At the trial, counsel for appellant objected to the admission of testimony regarding an oral statement given by appellant to the witness. The failure of the state to disclose the substance of the statement pursuant to demand for discovery was the basis for the objection. Appellant contends that it was reversible error for the court not to conduct a Richardson[1] inquiry.
Florida Rule of Criminal Procedure 3.220(a)(1)(iii) provides as follows:
(1) After the filing of the indictment or information, within fifteen days after written demand by the defendant, the prosecutor shall disclose to defense counsel and permit him to inspect, copy, test and photograph, the following information and material within the state's possession or control:
* * * * * *
(iii) Any written or recorded statement and the substance of any oral statements made by the accused and known to the prosecutor, together with the name and address of each witness to the statement.
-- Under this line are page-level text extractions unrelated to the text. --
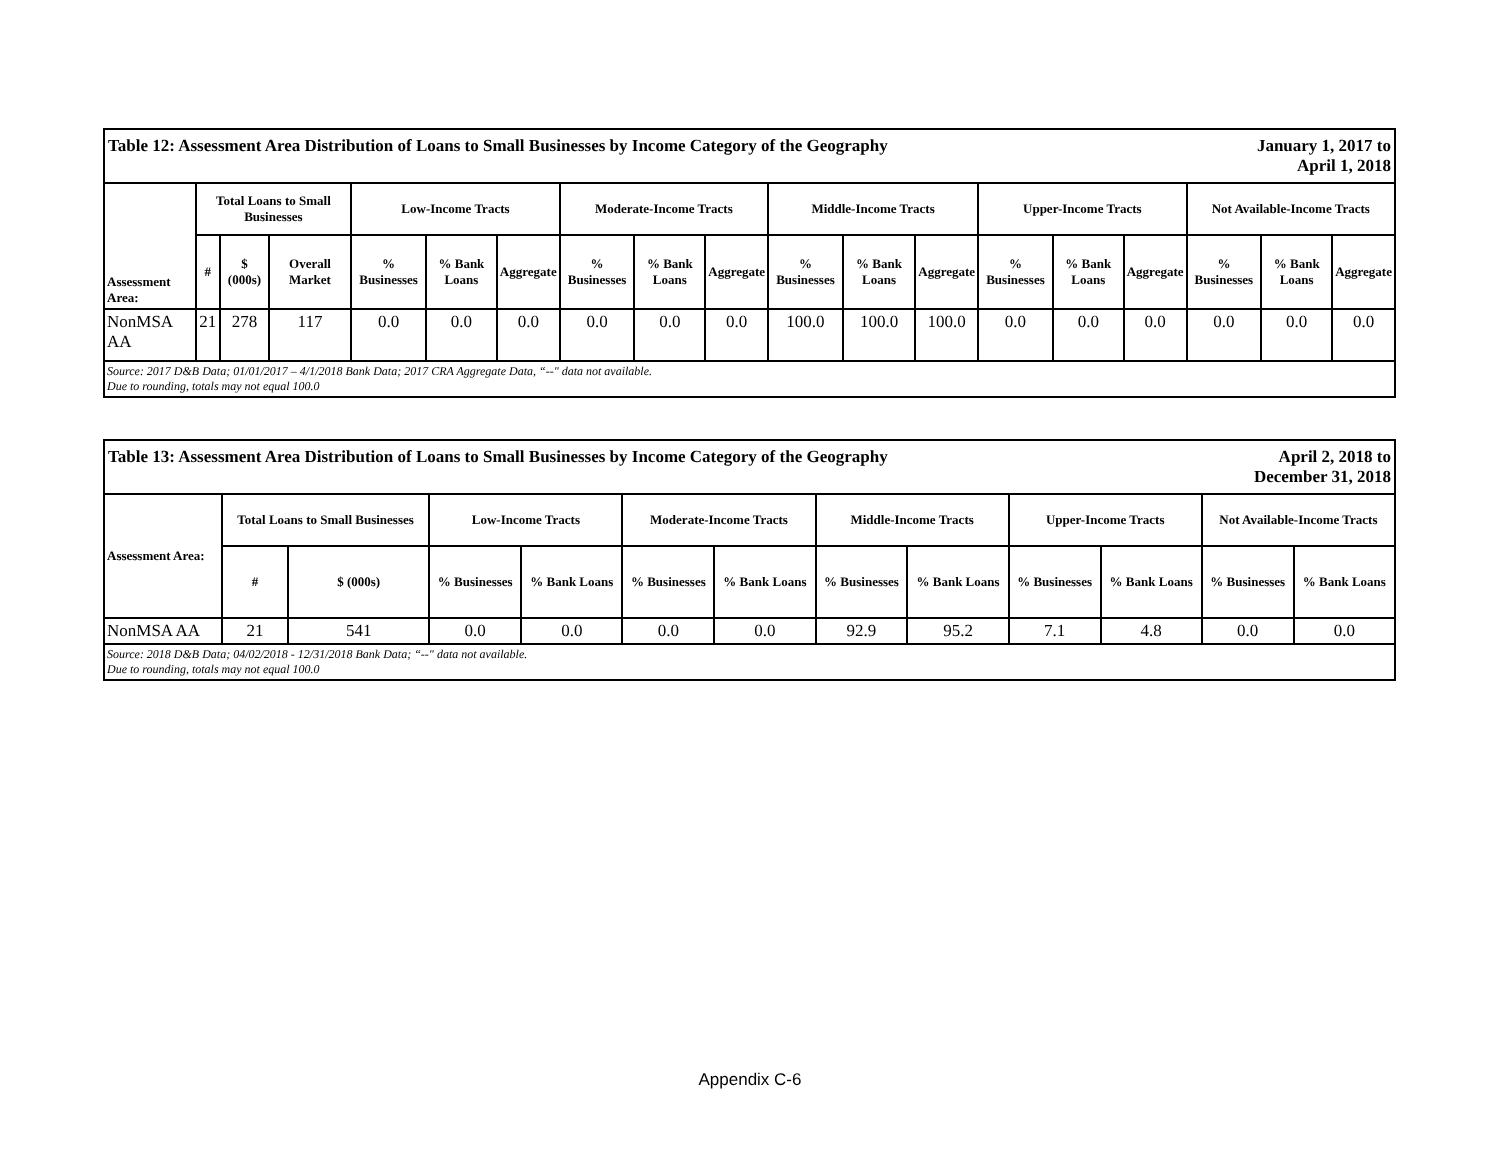| January 1, 2017 to April 1, 2018 Table 12: Assessment Area Distribution of Loans to Small Businesses by Income Category of the Geography | | | | | | | | | | | | | | | | | | |
| Assessment Area: | Total Loans to Small Businesses | | | Low-Income Tracts | | | Moderate-Income Tracts | | | Middle-Income Tracts | | | Upper-Income Tracts | | | Not Available-Income Tracts | | |
| | # | $ (000s) | Overall Market | % Businesses | % Bank Loans | Aggregate | % Businesses | % Bank Loans | Aggregate | % Businesses | % Bank Loans | Aggregate | % Businesses | % Bank Loans | Aggregate | % Businesses | % Bank Loans | Aggregate |
| NonMSA AA | 21 | 278 | 117 | 0.0 | 0.0 | 0.0 | 0.0 | 0.0 | 0.0 | 100.0 | 100.0 | 100.0 | 0.0 | 0.0 | 0.0 | 0.0 | 0.0 | 0.0 |
| Source: 2017 D&B Data; 01/01/2017 – 4/1/2018 Bank Data; 2017 CRA Aggregate Data, “--" data not available. Due to rounding, totals may not equal 100.0 | | | | | | | | | | | | | | | | | | |
| April 2, 2018 to December 31, 2018 Table 13: Assessment Area Distribution of Loans to Small Businesses by Income Category of the Geography | | | | | | | | | | | | |
| Assessment Area: | Total Loans to Small Businesses | | Low-Income Tracts | | Moderate-Income Tracts | | Middle-Income Tracts | | Upper-Income Tracts | | Not Available-Income Tracts | |
| | # | $ (000s) | % Businesses | % Bank Loans | % Businesses | % Bank Loans | % Businesses | % Bank Loans | % Businesses | % Bank Loans | % Businesses | % Bank Loans |
| NonMSA AA | 21 | 541 | 0.0 | 0.0 | 0.0 | 0.0 | 92.9 | 95.2 | 7.1 | 4.8 | 0.0 | 0.0 |
| Source: 2018 D&B Data; 04/02/2018 - 12/31/2018 Bank Data; “--" data not available. Due to rounding, totals may not equal 100.0 | | | | | | | | | | | | |
Appendix C-6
Violation of a rule of procedure does not call for reversal of a conviction unless the record discloses that non-compliance with the rule resulted in prejudice or harm to the defendant. Richardson v. State, 246 So. 2d 771 (Fla. 1971). The state has the burden of showing to the trial court that there was no prejudice to the defendant. Cumbie v. State, 345 So. 2d 1061 (Fla. 1977). The trial court has discretion to determine whether non-compliance resulted in harm or prejudice to the defendant but this discretion can only be exercised after the court has made a full and adequate inquiry into all of the surrounding circumstances. Richardson at 775; Cumbie at 1062.[2] The trial court's inquiry should ascertain whether the state's violation was trivial or substantial, inadvertent or willful, and the effect, if any, it had upon the defendant's ability to prepare for trial. Wilcox v. State, 367 So. 2d 1020 (Fla. 1979). As stated in Wilcox, the trial court's obligation is two-fold: first to determine whether the discovery violation prevented the defendant from properly preparing for trial, and if so, what sanction is appropriate. Wilcox at 1023.[3]
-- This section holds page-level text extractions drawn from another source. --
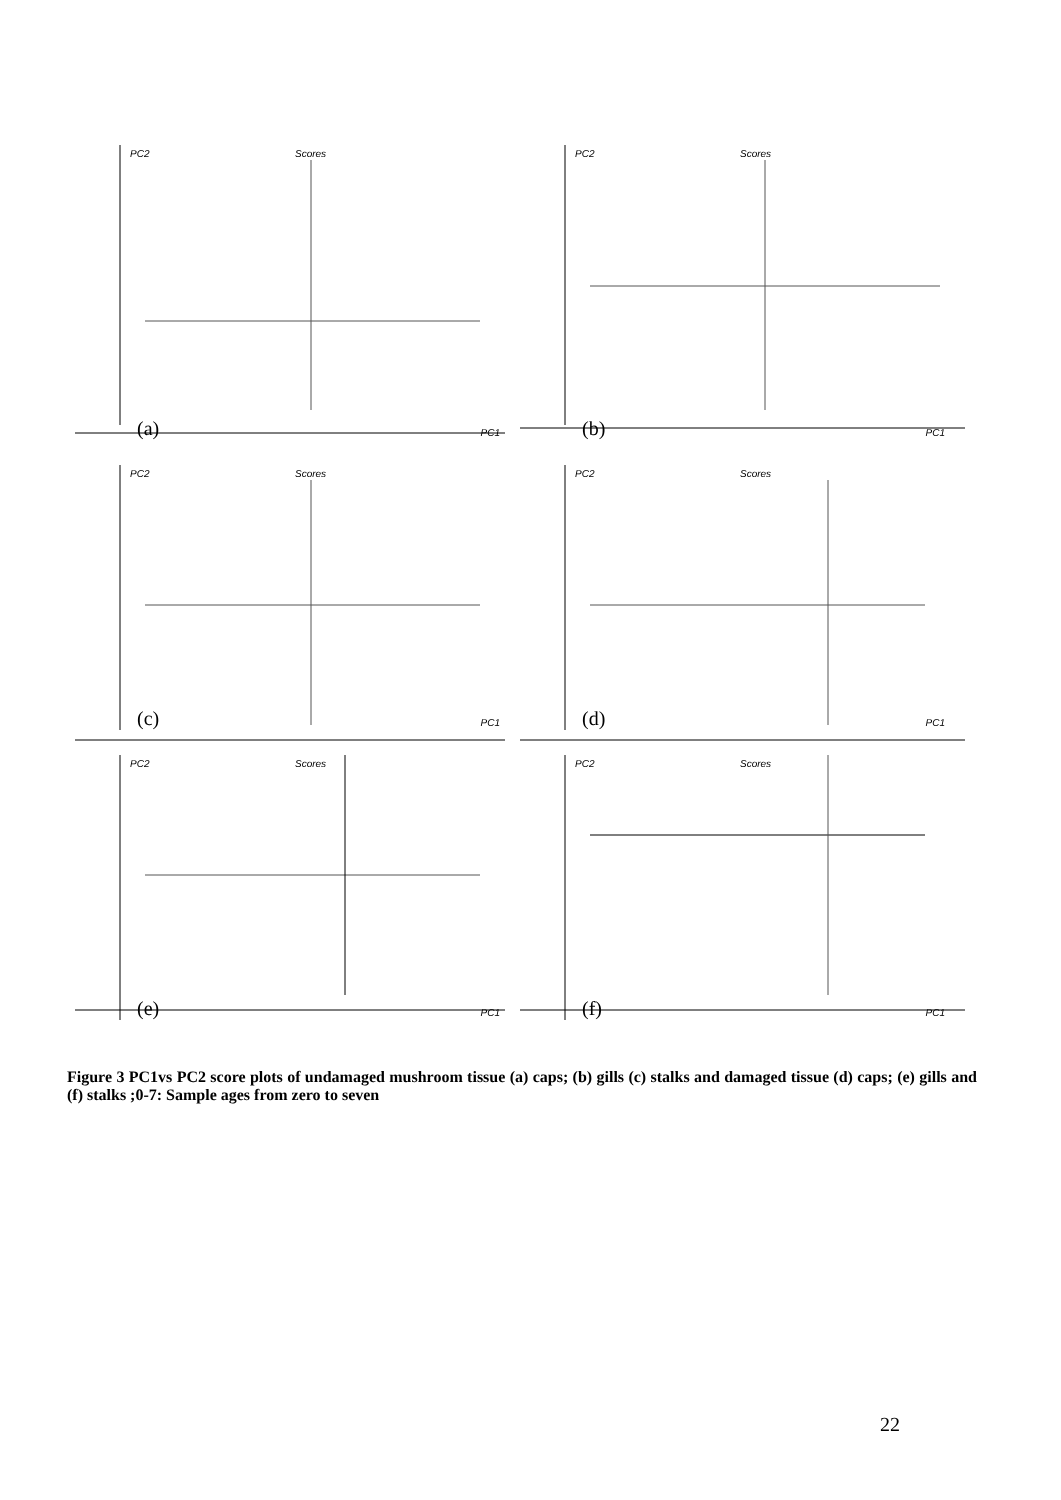PC2 Scores
PC1 (a)
PC2 Scores
PC1 (b)
PC2 Scores
PC1 (c)
PC2 Scores
PC1 (d)
PC2 Scores
PC1 (e)
PC2 Scores
PC1 (f)
Figure 3 PC1vs PC2 score plots of undamaged mushroom tissue (a) caps; (b) gills (c) stalks and damaged tissue (d) caps; (e) gills and (f) stalks ;0-7: Sample ages from zero to seven
22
The trial court overruled the objection at the time it was made because defense *111 counsel had failed to specifically ask for the statement. Defense counsel made a demand for all items discoverable under rule 3.220(a)(1). This demand included oral statements under subparagraph (iii). Thus, the state was under a duty to disclose the substance of any oral statement along with the names and addresses of any witnesses to the statements. This the state did not do; in fact, the state answered "no" with regard to any oral or written statements made by appellant.[4]
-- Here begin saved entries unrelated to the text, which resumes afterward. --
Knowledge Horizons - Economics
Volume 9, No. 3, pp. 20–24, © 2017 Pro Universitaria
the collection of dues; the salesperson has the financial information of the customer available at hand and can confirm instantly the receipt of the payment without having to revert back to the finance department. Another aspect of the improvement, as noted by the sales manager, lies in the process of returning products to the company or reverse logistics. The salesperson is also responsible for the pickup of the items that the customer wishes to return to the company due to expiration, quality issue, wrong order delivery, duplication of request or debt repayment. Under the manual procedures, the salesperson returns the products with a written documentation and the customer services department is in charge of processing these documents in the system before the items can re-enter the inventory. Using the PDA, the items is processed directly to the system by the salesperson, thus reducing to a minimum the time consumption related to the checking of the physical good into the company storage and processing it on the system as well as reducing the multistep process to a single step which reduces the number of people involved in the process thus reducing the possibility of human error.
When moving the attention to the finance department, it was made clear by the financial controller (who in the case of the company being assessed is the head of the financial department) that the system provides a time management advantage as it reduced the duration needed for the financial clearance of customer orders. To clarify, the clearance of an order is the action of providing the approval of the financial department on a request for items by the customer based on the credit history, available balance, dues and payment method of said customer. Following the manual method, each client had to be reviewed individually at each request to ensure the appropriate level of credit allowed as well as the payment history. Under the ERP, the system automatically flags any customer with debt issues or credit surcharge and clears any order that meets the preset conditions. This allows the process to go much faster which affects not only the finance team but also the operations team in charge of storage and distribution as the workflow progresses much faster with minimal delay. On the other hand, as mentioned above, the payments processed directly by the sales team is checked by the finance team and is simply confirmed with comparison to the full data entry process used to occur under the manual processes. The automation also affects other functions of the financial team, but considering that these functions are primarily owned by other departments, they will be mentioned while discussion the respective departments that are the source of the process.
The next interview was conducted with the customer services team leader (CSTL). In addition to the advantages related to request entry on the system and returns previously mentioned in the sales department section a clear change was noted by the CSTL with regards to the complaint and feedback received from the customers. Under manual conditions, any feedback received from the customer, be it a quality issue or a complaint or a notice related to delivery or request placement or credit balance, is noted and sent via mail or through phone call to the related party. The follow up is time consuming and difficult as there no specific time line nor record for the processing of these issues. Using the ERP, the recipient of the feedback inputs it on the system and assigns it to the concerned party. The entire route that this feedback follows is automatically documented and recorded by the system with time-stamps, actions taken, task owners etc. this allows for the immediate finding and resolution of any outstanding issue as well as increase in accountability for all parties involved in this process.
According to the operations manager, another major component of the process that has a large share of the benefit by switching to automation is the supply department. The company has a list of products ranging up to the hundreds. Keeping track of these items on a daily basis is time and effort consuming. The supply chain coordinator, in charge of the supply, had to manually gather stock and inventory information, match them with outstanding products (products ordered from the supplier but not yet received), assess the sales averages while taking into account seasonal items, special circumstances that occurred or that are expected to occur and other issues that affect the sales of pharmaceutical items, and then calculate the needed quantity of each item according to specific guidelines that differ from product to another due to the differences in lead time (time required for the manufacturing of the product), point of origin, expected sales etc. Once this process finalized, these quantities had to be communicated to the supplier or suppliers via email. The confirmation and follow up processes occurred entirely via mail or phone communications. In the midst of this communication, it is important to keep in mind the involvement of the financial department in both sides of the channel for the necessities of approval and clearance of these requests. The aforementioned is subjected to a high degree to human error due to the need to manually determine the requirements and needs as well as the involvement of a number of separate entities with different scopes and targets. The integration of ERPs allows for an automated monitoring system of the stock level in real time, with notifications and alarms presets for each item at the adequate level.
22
No inquiry as to the effect of the discovery violation was conducted until appellant renewed his motion for mistrial at the close of the case. At that point, however, argument was limited to the question whether oral statements made to witnesses other than police officers or investigators were discoverable. The trial judge erroneously concluded that only statements made to police officers or made as part of the "res gestae" were discoverable, see, McClellan v. State, 359 So. 2d 869 (Fla. 1st DCA 1978); Bell v. State, 327 So. 2d 869 (Fla. 1st DCA 1976), and hence he did not address any of the concerns outlined in Richardson. In view of the failure to conduct a proper Richardson inquiry into the effect of the discovery violation, the order withholding adjudication of guilt and placing appellant on probation must be reversed and the cause remanded for a new trial. See Cumbie at 1062. See also Smith v. State, 372 So. 2d 86 (Fla. 1979) (Post-trial evidentiary hearing not sufficient to remedy Richardson breach.)
REVERSED and REMANDED.
ORFINGER and COBB, JJ., concur.
[1] Richardson v. State, 246 So. 2d 771 (Fla. 1971).
[2] In addition, without a Richardson inquiry, the trial court is not in a position to make an informed judgment as to appropriate remedies for the state's violation.
[3] Appropriate sanctions under Rule 3.220(j) range from an order to comply, to exclusion of evidence, or the granting of a mistrial.
[4] The answer to demand for discovery, however, indicates that the state did acknowledge the existence of "written, recorded and/or oral statements of accused." In any event, the substance of any oral statement and the names and addresses of any witnesses to the statement were not disclosed as required by rule 3.220(a)(1)(iii).